O skansenie w Bornem Sulinowie rozmawiali goście audycji "Radio Szczecin na Wieczór". Skansen i park edukacyjny powstanie z pomników Armii Czerwonej, które mają w najbliższych latach zniknąć z ulic w Polsce - głosy w tej sprawie są odmienne.
- Nie ukrywam entuzjazmu i zadowolenia z naszych starań jako samorządu. Cała akcja zaczęła się w maju tego roku. Wystąpiliśmy oficjalnie z takim wnioskiem do IPN-u, że jesteśmy gotowi udostępnić przestrzeń publiczną Bornego Sulinowa na utworzenie takiego skansenu - mówi Tederko.
Mam nadzieję, że teraz symbole dominacji władz związku sowieckiego nad Polską znikną z przestrzeni publicznej - powiedział prof. dr hab Krzysztof Kowalczyk, dyrektor szczecińskiego oddziału IPN-u.
- Być może powstanie skansenu w Bornem Sulinowie będzie pewnym impulsem, jeśli idzie o decyzje włodarzy miast, bądź też organów stanowiących rad miast i gmin - mówi Kowalczyk.
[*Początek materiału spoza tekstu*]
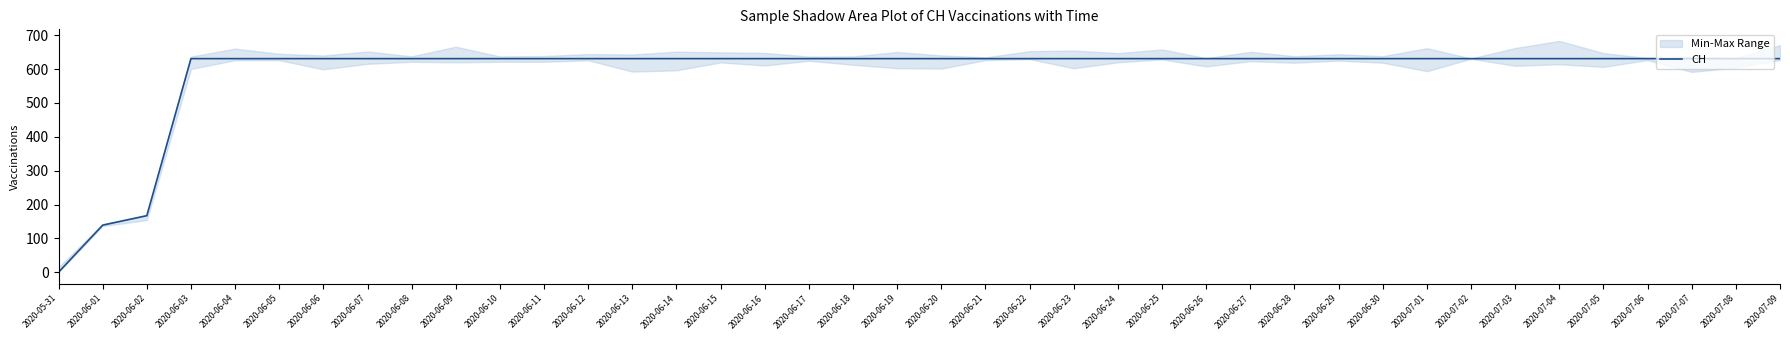

The value at 2020-07-08 is 631. True or false?

True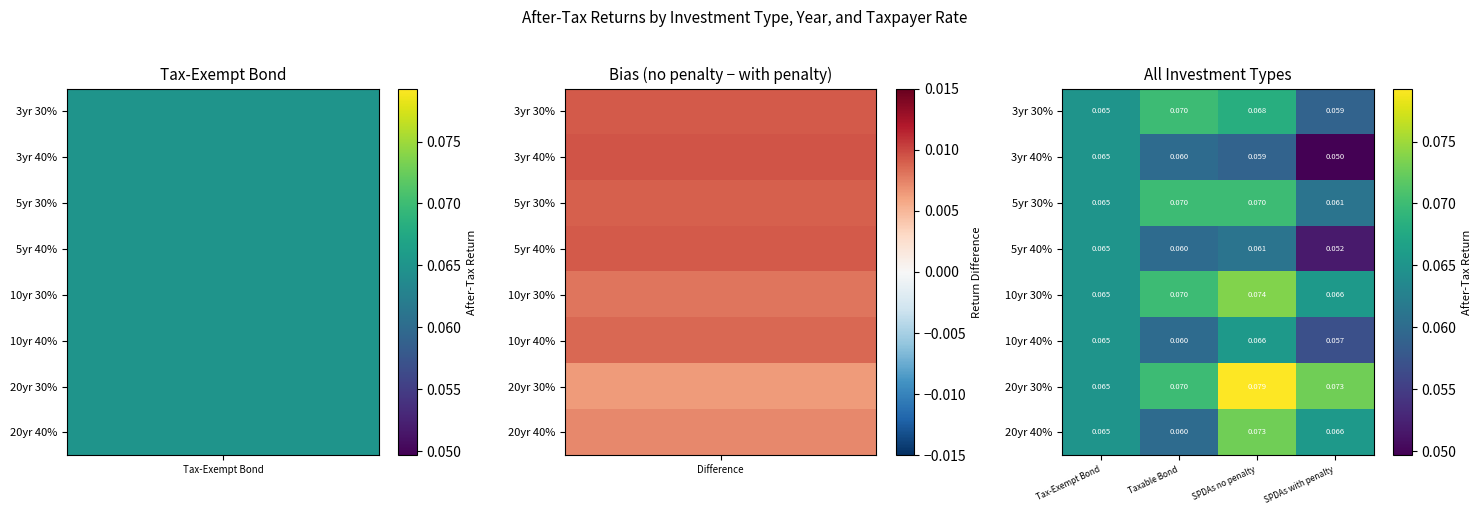

Rank the categories by 20yr 40% value from highest to lowest.

SPDAs no penalty, SPDAs with penalty, Tax-Exempt Bond, Taxable Bond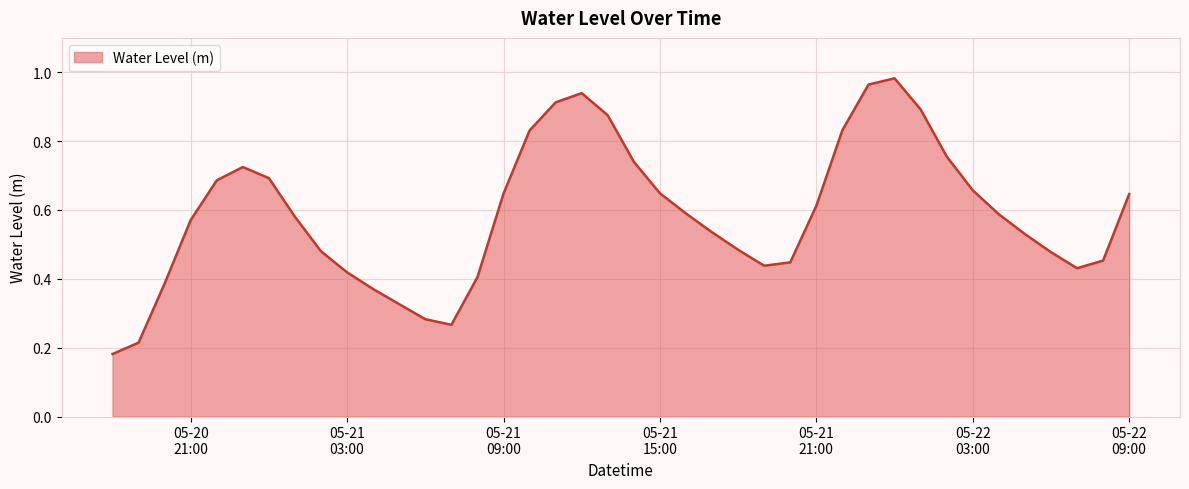

True or false: the data has more than 0 interior local peaks.

True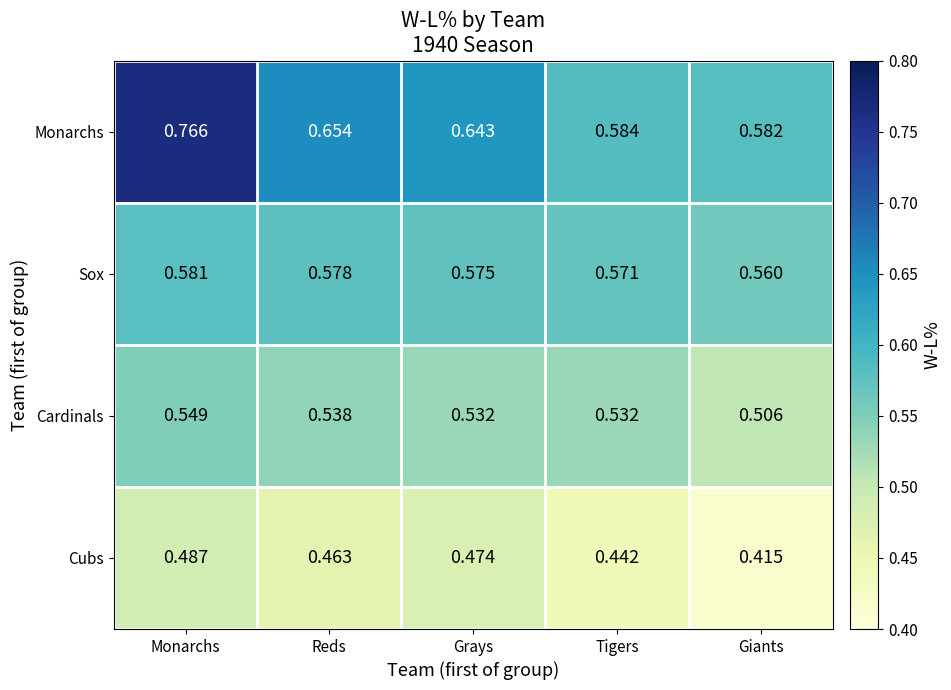

List the series in order of their overall mean, lowest first.

Cubs, Cardinals, Sox, Monarchs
Dr Paweł Migdalski z Instytutu Historii i Stosunków Międzynarodowych Uniwersytetu Szczecińskiego jest zdania, że pomniki nie powinny znikać z miejsc w których stoją.
- Jako badacz pomników i ich kontekstu historyczno-społeczno-krajobrazowego myślę, że większe oddziaływanie te pomniki miałyby, gdyby stały w miejscach oryginalnych, tam gdzie zostały postawione. Jako symbole panowania w ideologii komunistycznej w jakimś sensie także Armii Czerwonej i sowietów nad Polską. To jest także kontekst historii sztuki - mówi Migdalski.
Do skansenu trafi blisko pół tysiąca pomników. Decyzję o skansenie podjął Instytut Pamięci Narodowej. Na początek do Bornego trafi prawdopodobnie pomnik generała Iwana Czerniachowskiego, kata Armii Krajowej z okręgu Wileńskiego, który stoi na Mazurach.
Inna lokalizacja która była brana pod uwagę to czerwony Bór, wygraliśmy - mówi Dariusz Tederko, inspektor ds. Promocji i Współpracy w Urzędzie Miejskim w Bornem Sulinowie.
Mam nadzieję, że teraz symbole dominacji władz związku sowieckiego nad Polską znikną z przestrzeni publicznej - powiedział prof. dr hab Krzysztof Kowalczyk, dyrektor szczecińskiego oddziału IPN-u.